Teresa Rodriguez flew back to the Bay Area from Hawaii on March 12.
On March 22, she lost her sense of smell.
At first, she said because she was strong and healthy, she thought she would be fine.
But with every day, she said it got worse and worse.
“Within the week I was sipping for air,” she said.
She called her doctor who said there’s nothing they could do for her and there was no medication that would help other than an inhaler.
“The second week was the worst,” she said. “Every day I started with the hallucinations. The really weird dreams.”
She said she never had a fever but she couldn’t move her body.
She described having an itch on her arm but she was so weak, she couldn’t lift her other arm to scratch it.

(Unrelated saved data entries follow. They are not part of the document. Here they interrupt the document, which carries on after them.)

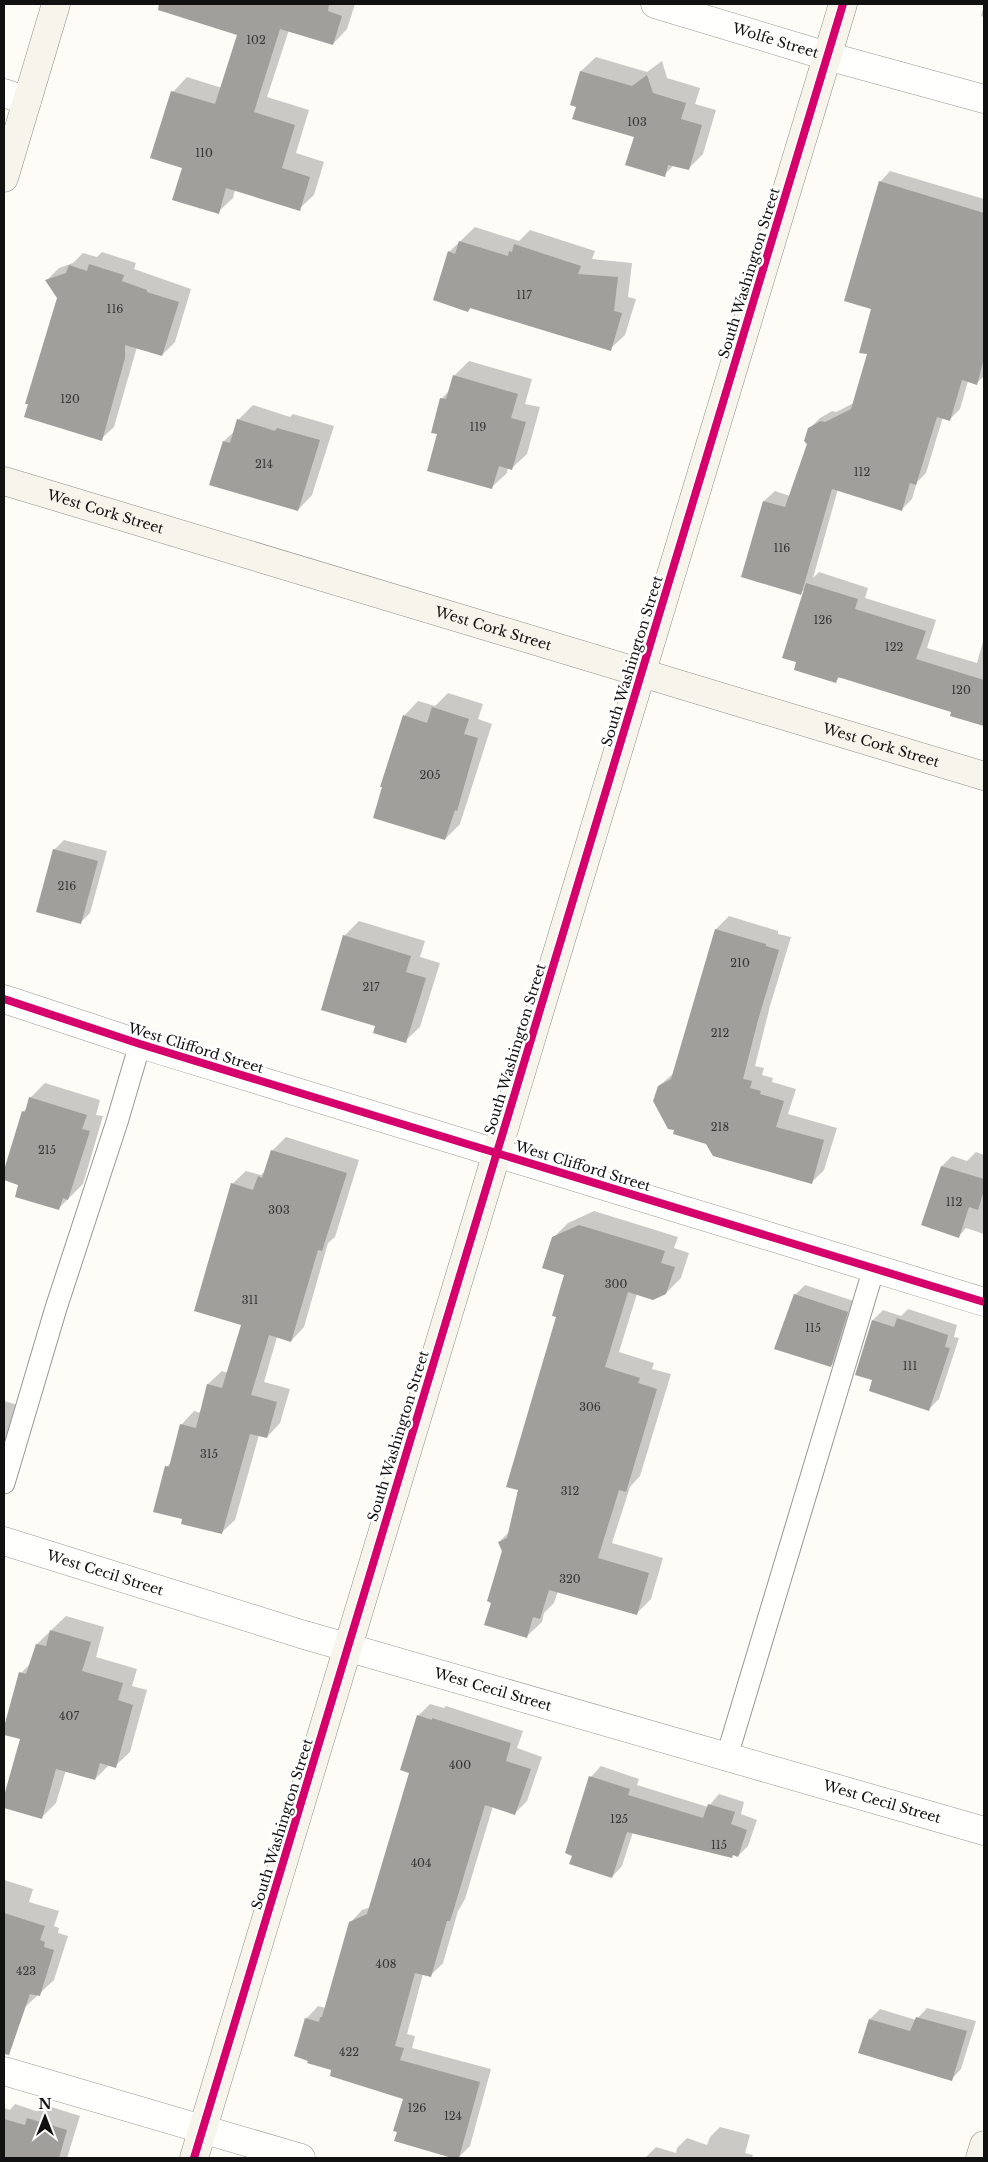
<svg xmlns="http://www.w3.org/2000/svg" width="988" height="2162" font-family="'Libre Baskerville',serif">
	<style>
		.shadow { fill: #0003 }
		.building { fill: #a19f9c }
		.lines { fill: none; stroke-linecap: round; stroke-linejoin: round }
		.lane-casing { stroke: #979795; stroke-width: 23 }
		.street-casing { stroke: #979795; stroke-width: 29 }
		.secondary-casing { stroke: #8e8d8b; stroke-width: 29 }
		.lane { stroke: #fffffe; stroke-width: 21 }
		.street { stroke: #fffffe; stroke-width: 28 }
		.secondary { stroke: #f6f4eb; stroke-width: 28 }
		.cycleway-casing { stroke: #fff; stroke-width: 11 }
		.cycleway { stroke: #d6006c; stroke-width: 8 }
		.labels { text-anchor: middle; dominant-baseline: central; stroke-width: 5; stroke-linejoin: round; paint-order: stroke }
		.number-label { font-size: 11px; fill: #353434 }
		.street-label { font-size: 14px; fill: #111; stroke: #fff }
	</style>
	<rect width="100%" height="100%" fill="#fdfcf7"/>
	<g class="shadow">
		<polygon points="204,4 355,4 347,29 333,44 289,30 267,97 309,110 296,153 324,162 314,195 299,209 235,190 233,198 218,212 184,168 173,92 187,77 222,88 238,35 199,18"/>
		<polygon points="984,5 984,17 981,16"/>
		<polygon points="596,57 647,72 662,61 667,78 700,88 695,104 716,110 703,154 688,169 674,165 664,175 635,136 577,107 581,71"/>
		<polygon points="890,171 984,199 984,376 977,383 968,381 960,409 950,419 943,417 926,473 917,482 912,499 902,509 838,489 813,578 819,572 868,588 865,598 936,620 927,648 977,663 984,638 984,725 951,715 952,711 841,676 835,682 806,588 801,593 743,576 764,501 775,491 790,496 808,444 809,429 820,418 832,411 836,412 854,403 868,354 880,182"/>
		<polygon points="475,227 519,241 530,230 595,251 592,259 632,263 628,297 636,299 625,335 610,349 471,307 468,310 449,252"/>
		<polygon points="102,252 136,263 134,269 191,289 175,342 162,355 137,347 114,427 101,439 59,297 47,280 59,268 73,263 83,253 97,257"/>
		<polygon points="469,361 532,379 525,404 540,407 527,454 512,468 508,467 507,473 492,487 439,434 441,399 450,390 454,376"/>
		<polygon points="253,405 290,417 293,414 334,426 312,495 298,510 224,441 236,430 238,420"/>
		<polygon points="448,693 483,704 478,719 492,724 460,824 445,839 404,716 418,701 435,706"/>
		<polygon points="64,840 107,851 90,913 80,923 54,850"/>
		<polygon points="729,916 778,931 778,934 791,937 770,1006 755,1066 764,1068 762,1075 773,1078 772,1082 796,1089 788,1114 837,1128 824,1170 811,1183 675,1130 659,1086 675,1072 716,929"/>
		<polygon points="359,921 425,941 420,957 440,963 420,1027 405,1041 376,1026 344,936"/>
		<polygon points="45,1083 100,1100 96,1115 103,1116 83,1184 58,1209 20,1184 4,1179 23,1112 28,1107 30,1098"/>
		<polygon points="286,1137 359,1160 335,1237 328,1243 304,1327 291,1341 277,1337 264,1382 290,1389 280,1423 267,1437 259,1435 235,1520 221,1533 183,1518 166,1467 172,1462 181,1425 194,1411 201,1413 208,1384 222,1371 228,1373 242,1324 232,1184 246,1171 261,1175 266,1170 272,1151"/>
		<polygon points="976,1152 984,1155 984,1234 966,1228 959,1236 942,1166 952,1156 967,1161"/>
		<polygon points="594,1211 678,1237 674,1248 689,1253 681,1278 666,1293 637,1294 619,1352 654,1363 652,1369 671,1374 640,1476 630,1487 612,1543 663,1558 651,1599 636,1614 558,1591 554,1603 544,1613 542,1622 527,1636 499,1542 509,1532 566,1274 553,1238 568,1223"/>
		<polygon points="805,1285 857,1302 841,1356 831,1366 795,1295"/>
		<polygon points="908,1309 957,1325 954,1337 959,1338 939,1399 929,1409 874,1379 873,1320 883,1310 901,1316"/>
		<polygon points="4,1401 18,1405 4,1450"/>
		<polygon points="66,1616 104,1627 96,1657 137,1669 132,1686 147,1690 130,1752 115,1766 109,1765 95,1779 66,1770 56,1803 42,1817 4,1806 21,1738 4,1734 4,1732 21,1673 32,1662 37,1644"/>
		<polygon points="430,1704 444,1708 446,1706 523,1731 517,1748 542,1757 527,1801 514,1814 493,1806 465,1899 458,1911 443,1963 430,1976 423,1974 407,2034 415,2036 412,2048 491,2069 470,2146 458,2158 396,2140 404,2098 332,2069 306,2019 318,2006 326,2008 350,1923 362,1910 371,1907 411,1772 418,1716"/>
		<polygon points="601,1766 639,1779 637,1785 708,1807 719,1794 744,1802 741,1814 757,1820 748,1846 738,1856 734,1854 731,1857 633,1832 622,1866 612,1877 591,1777"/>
		<polygon points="4,1880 33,1889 29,1902 59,1911 54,1926 59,1928 58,1933 68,1936 54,1980 24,2008 18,2010 4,2006"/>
		<polygon points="927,2008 976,2021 961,2069 951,2080 870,2019 880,2009 916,2020"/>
		<polygon points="15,2104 36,2111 42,2104 80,2116 67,2158 4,2158 4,2108 10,2110"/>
		<polygon points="720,2127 750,2135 745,2153 753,2155 752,2158 645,2158 656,2147 676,2153 677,2148 687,2138 707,2145 710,2137"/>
	</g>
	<g class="building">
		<polygon points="159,4 329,4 328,11 342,16 333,45 280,29 254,112 295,125 282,168 310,177 300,211 226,188 219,214 172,200 182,168 150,158 171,91 215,104 237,35 158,10"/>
		<polygon points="580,71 632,86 647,75 653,93 686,103 681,119 702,125 689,170 668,165 665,177 625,165 634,137 572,119 576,107 570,105"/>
		<polygon points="879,181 984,213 984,358 977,385 962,380 950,421 937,417 916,485 910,483 902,511 832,489 801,595 741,577 763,501 785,507 807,444 804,441 808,428 821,421 825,422 851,409 867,354 859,353 871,309 844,301"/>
		<polygon points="459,241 508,256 509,251 512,252 514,244 581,266 578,274 618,277 614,311 622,313 611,351 470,308 468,312 433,300 448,251 455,254"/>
		<polygon points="89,264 124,275 122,281 147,290 147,292 179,302 162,356 125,345 125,358 102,441 24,417 28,404 25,404 57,298 45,280 66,273 69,265 87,271"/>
		<polygon points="453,375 518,394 511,418 526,422 512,470 499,466 492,489 427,471 437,434 431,433 440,398 446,399"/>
		<polygon points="237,419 275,431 277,428 320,440 298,511 209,485 223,441 230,443"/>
		<polygon points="806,583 858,599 855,609 926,631 916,659 984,680 984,726 950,716 951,712 838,677 836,683 794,670 796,662 782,658"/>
		<polygon points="432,707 469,719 464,734 478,738 457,811 455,810 445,840 373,818 382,787 380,787 403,715 427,723"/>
		<polygon points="53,849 98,861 81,924 36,912"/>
		<polygon points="715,929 766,944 766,946 779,950 758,1020 743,1079 752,1081 750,1088 761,1091 760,1094 784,1101 776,1127 824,1140 812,1184 713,1156 706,1144 673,1134 674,1130 668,1129 653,1101 658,1086 671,1079"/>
		<polygon points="343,935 411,956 406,972 426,978 406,1043 373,1033 375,1026 321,1010"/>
		<polygon points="29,1097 87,1115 82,1129 90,1131 68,1200 63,1198 59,1210 15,1197 18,1185 4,1180 4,1170 22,1111 25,1112"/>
		<polygon points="271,1150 347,1173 322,1251 318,1250 291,1342 269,1335 251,1395 277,1402 267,1438 250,1434 222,1534 181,1524 182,1519 153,1512 165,1466 169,1467 180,1424 196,1428 207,1384 222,1388 241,1325 194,1311 231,1183 253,1190 258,1176 262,1178"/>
		<polygon points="941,1166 984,1179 984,1190 978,1210 969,1207 959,1238 921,1225"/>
		<polygon points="579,1225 665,1251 661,1263 675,1267 666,1294 653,1300 628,1292 605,1367 640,1378 638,1383 657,1389 626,1492 619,1490 598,1558 649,1573 637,1615 549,1590 540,1619 533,1617 527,1638 484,1625 491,1603 487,1601 502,1551 498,1542 507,1538 518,1490 506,1487 556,1317 552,1316 564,1275 542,1268 552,1237"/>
		<polygon points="794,1294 848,1312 831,1367 774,1349"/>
		<polygon points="897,1318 948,1335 945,1347 950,1348 929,1411 869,1391 872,1380 855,1375 872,1320 894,1327"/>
		<polygon points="50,1630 91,1642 82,1671 123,1683 118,1700 133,1705 116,1768 100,1763 95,1780 56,1769 42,1819 4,1808 4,1796 20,1739 4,1735 4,1727 19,1672 26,1674 36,1644 46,1646"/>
		<polygon points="417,1715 432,1720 432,1718 511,1743 506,1761 531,1769 515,1815 485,1805 453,1912 450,1921 447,1921 431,1977 415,1973 395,2046 404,2048 400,2060 480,2082 459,2158 452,2158 394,2141 397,2132 393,2131 403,2099 330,2076 331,2070 307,2063 308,2061 294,2056 305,2018 319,2022 320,2017 322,2017 349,1922 367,1914 409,1773 400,1770"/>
		<polygon points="589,1776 630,1789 628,1795 703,1818 708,1804 735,1812 731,1824 747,1830 738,1857 733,1855 732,1858 627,1832 612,1878 569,1864 572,1856 565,1853"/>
		<polygon points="4,1913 45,1926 40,1940 45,1942 44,1947 54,1950 40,1996 30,1994 9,2055 4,2054"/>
		<polygon points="916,2017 967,2031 952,2081 858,2053 869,2019 910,2031"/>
		<polygon points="27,2118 67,2130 59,2158 4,2158 4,2119 25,2125"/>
	</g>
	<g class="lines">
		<defs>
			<g id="lane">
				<polyline points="4,1483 56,1308 117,1122 140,1044"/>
				<polyline points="727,1756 874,1268"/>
			</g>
			<g id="street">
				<path id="s1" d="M655 4 827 56 984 99"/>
				<polyline points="4,93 27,101"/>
				<polyline points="4,999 140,1044 984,1302"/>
				<path id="s2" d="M4 1541 301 1634 984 1831"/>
				<polyline points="4,2071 301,2158"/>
			</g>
			<g id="secondary">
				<polyline points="4,178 56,4"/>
				<path id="s3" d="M4 481 984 776"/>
				<polyline points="194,2158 843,4"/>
				<polyline points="980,2158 984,2145"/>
			</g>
		</defs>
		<use href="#lane" class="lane-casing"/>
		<use href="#street" class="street-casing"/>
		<use href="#secondary" class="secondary-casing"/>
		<use href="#lane" class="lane"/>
		<use href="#street" class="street"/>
		<use href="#secondary" class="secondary"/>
		<defs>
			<g id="cycleway">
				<polyline points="4,999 140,1044 984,1302"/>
				<polyline points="194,2158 843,4"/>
			</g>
		</defs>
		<use href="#cycleway" class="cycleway-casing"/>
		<use href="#cycleway" class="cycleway"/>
	</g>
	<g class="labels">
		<g class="number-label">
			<text x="256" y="40">102</text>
			<text x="637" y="122">103</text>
			<text x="204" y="153">110</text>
			<text x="524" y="295">117</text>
			<text x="115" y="309">116</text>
			<text x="70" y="399">120</text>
			<text x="478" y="427">119</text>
			<text x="264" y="464">214</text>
			<text x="862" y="472">112</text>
			<text x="782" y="548">116</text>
			<text x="823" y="620">126</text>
			<text x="894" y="647">122</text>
			<text x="961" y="690">120</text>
			<text x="430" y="775">205</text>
			<text x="67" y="886">216</text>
			<text x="740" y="963">210</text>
			<text x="371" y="987">217</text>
			<text x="720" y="1033">212</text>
			<text x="720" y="1127">218</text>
			<text x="47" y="1150">215</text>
			<text x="954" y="1202">112</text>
			<text x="279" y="1210">303</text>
			<text x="616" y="1284">300</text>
			<text x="250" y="1300">311</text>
			<text x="813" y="1328">115</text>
			<text x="910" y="1366">111</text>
			<text x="590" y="1407">306</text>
			<text x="209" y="1454">315</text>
			<text x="570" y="1491">312</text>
			<text x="570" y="1579">320</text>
			<text x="69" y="1716">407</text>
			<text x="460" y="1765">400</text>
			<text x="619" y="1819">125</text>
			<text x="719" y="1845">115</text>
			<text x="421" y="1863">404</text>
			<text x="386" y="1964">408</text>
			<text x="26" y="1971">423</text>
			<text x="349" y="2052">422</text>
			<text x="417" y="2108">126</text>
			<text x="453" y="2116">124</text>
		</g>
		<g class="street-label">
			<text stroke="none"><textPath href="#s1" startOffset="126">Wolfe Street</textPath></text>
			<text transform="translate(749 273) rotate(-73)">South Washington Street</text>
			<text stroke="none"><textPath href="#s3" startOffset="106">West Cork Street</textPath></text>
			<text stroke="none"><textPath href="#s3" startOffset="511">West Cork Street</textPath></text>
			<text transform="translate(632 661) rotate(-73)">South Washington Street</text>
			<text stroke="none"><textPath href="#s3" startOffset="916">West Cork Street</textPath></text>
			<text transform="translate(196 1048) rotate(17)">West Clifford Street</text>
			<text transform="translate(515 1049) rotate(-73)">South Washington Street</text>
			<text transform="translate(583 1166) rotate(17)">West Clifford Street</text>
			<text transform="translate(398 1436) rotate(-73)">South Washington Street</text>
			<text stroke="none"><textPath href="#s2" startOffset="106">West Cecil Street</textPath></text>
			<text stroke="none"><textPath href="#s2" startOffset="511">West Cecil Street</textPath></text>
			<text stroke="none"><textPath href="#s2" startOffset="916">West Cecil Street</textPath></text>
			<text transform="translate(282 1824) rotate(-73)">South Washington Street</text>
		</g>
	</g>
	<rect width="988" height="2162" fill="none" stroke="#111111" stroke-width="10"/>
	<g transform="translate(45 2117)" stroke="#ffffff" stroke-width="4" paint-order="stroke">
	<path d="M0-4L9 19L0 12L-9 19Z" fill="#111111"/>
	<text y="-8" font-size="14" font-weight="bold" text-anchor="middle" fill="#111111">N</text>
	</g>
</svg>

She said the hardest part was not being able to breathe and the immense pain she felt in her lung.
“There was one moment I felt I was in the trunk of the car, just taking little sips of breath. Just to get oxygen into my lungs. It’s like shards of glass are in your lungs. It’s really, really painful,” she explained.
She also said the worst parts were at night.
“I would have dreams of being held underwater suffocating,” she said. “I would wake up trying to catch my breath and because my lungs were so filled with the virus, I couldn’t catch my breath. And that was the hardest part, knowing I’m here with my daughter.”
Rodriguez was quarantined in her house with her 8-year-old daughter, who fortunately never tested positive for the virus.
She thanked her her friends for helping her get through it. She said they often dropped off food at her house for her and her daughter.
“It takes a village to help someone with COVID-19,” she said.
Rodriguez also credited San Francisco Mayor London Breed for shutting down the city as early as she did.
She said if Breed wouldn’t have shut down the city when she did, she would have visited her brother whose wife just had a baby and also her mentor who lives at a retirement community.
“I personally would have infected 20 to 30 people…it gives me chills,” she said.
She’s been officially COVID-clear for a week but she said she still has difficulty breathing and pain in her lungs.